Des chercheurs fribourgeois ont appliqué les méthodes de la physique des systèmes complexes au problème de la désinformation à l’âge d’Internet.

La physique pour comprendre les mécanismes de désinformation © Alain Wicht-photo prétexte
La physique pour comprendre les mécanismes de désinformation © Alain Wicht-photo prétexte

ATS

Publié le 20.05.2021

Leur recherche montre comment des opinions erronées peuvent émerger naturellement, dans un système où les sources d’information sont très nombreuses.

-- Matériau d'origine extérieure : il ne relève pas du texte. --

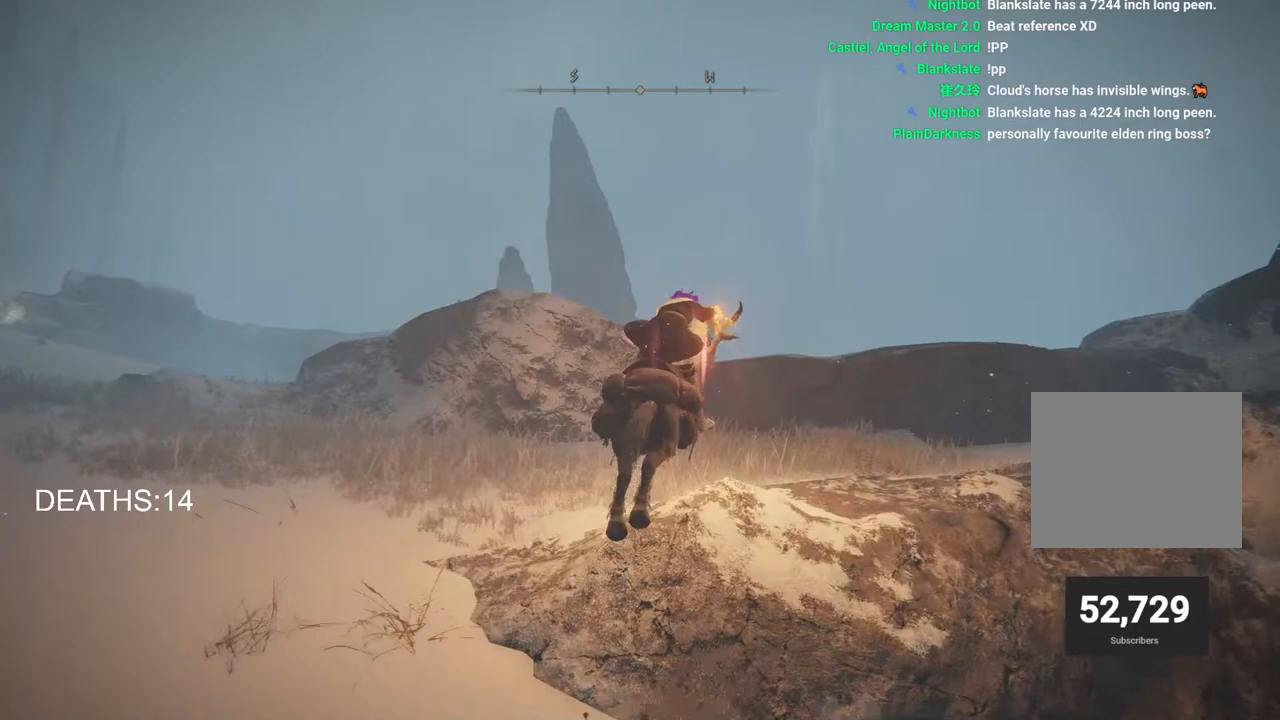
{"buttons": [], "left_stick": "up-right", "right_stick": "center", "events": [[150, "left_stick", "up-right"]]}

"Tout est parti d’un cas personnel", a déclaré le docteur Matúš Medo, physicien et spécialiste des systèmes complexes à l’Université de Fribourg, cité dans un communiqué diffusé jeudi. "En lisant des informations sur la situation au Venezuela, je me suis demandé pour quel camp prendre parti, entre les manifestants et le gouvernement."

Comme pour la plupart des personnes, Matúš Medo n’a pas investi le temps nécessaire pour se mettre réellement au courant de l’historique et des détails de la situation. Il a formé son opinion en se basant sur celle d’autres acteurs, comme les Etats par exemple.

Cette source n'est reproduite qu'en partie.